作为紧急医疗服务(EMS)效率的主要指标,可及性在过去几十年中得到了广泛研究。大多数先前的研究都考虑了单向行程,要么将救护车送到患者处,要么将患者送往医院。本研究评估了中国武汉市 shequ(最小行政单位)层面的 EMS 时空可达性,试图通过考虑和比较评估 EMS 可达性的这两种行程,填补文献中的空白。

方法

本研究采用了两种时空可达性衡量标准:一种是基于在线地图服务获取的基于接近度的旅行时间,另一种是增强两步浮动集水区(E-2SFCA),这是一种基于重力的模型。首先,计算一次 EMS 行程中涉及的两个行程的旅行时间:一个是从最近的 EMS 站到现场(即现场时间间隔(STI)),另一个是从现场到最近的医院(即运输时间间隔(TTI))。
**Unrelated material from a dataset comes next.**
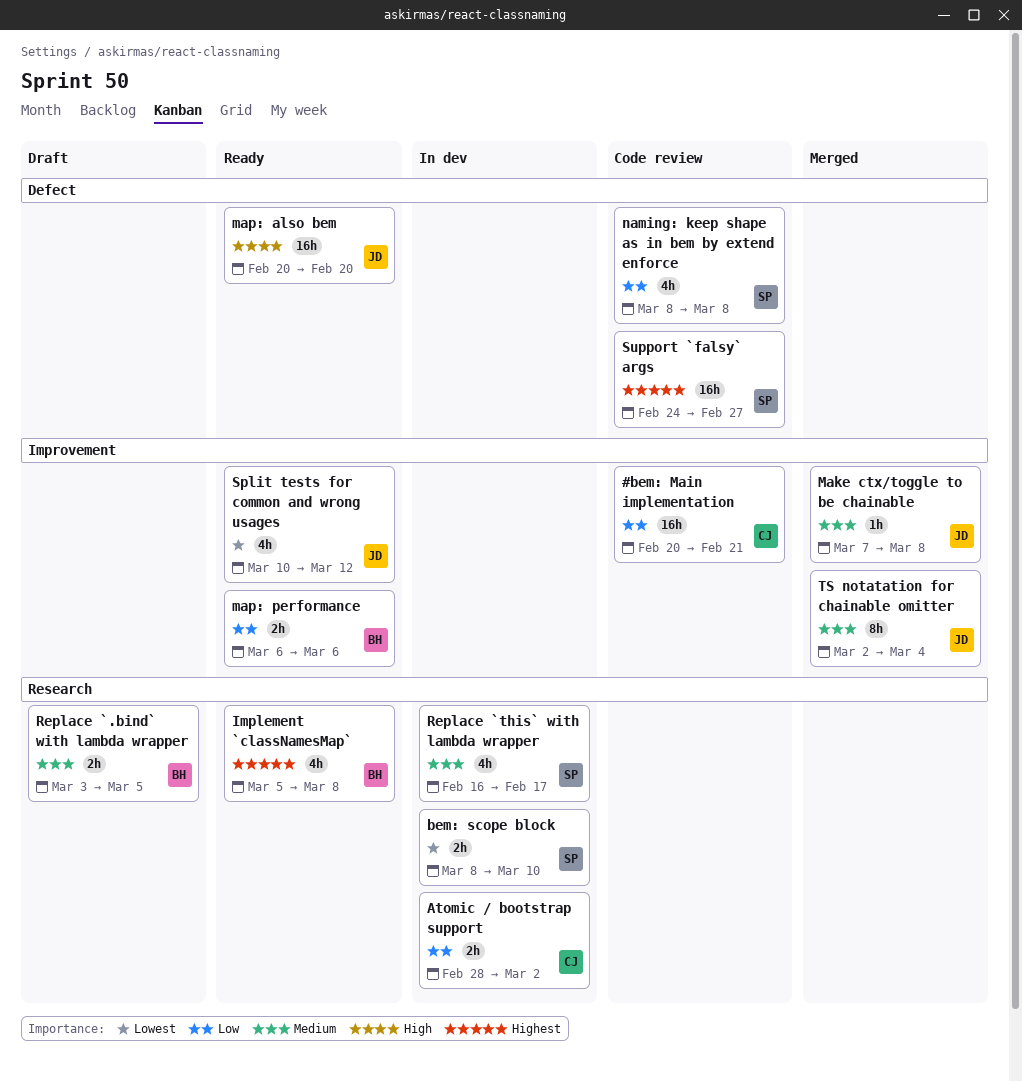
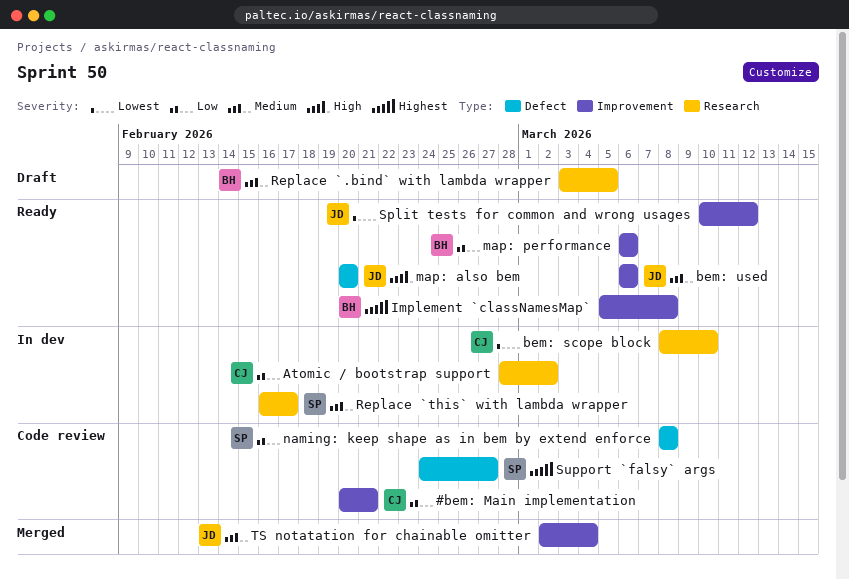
bem: scope block, owner: SP -> CJ
bem: used: none -> present
Implement `classNamesMap`, label: Research -> Improvement
Make ctx/toggle to be chainable: present -> none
然后,将预测的旅行时间纳入 E-2SFCA 模型,以计算考虑服务提供商可用性和有需求的人口的可达性衡量标准。对于这两种可达性衡量标准,都在高峰时段和非高峰时段进行计算。

结果

两种方法都表明,在高峰交通时段,EMS 可达性显著降低,并且救护车和医院可达性的空间模式存在差异。在非高峰时段,约 73.9%的 shequs 在 10 分钟内可以接收救护车或到达最近的医院,而在高峰时段,这一比例下降到约 45.5%。大多数救护车可达性好但医院可达性差的 shequs 都在研究区域的南部。总体而言,中心区域的救护车、医院和整体可达性优于周边区域,尤其是在非高峰时段。

结论

除了高峰交通时段对 EMS 可达性的影响外,我们还发现,良好的救护车可达性不一定保证良好的医院可达性或整体可达性,反之亦然。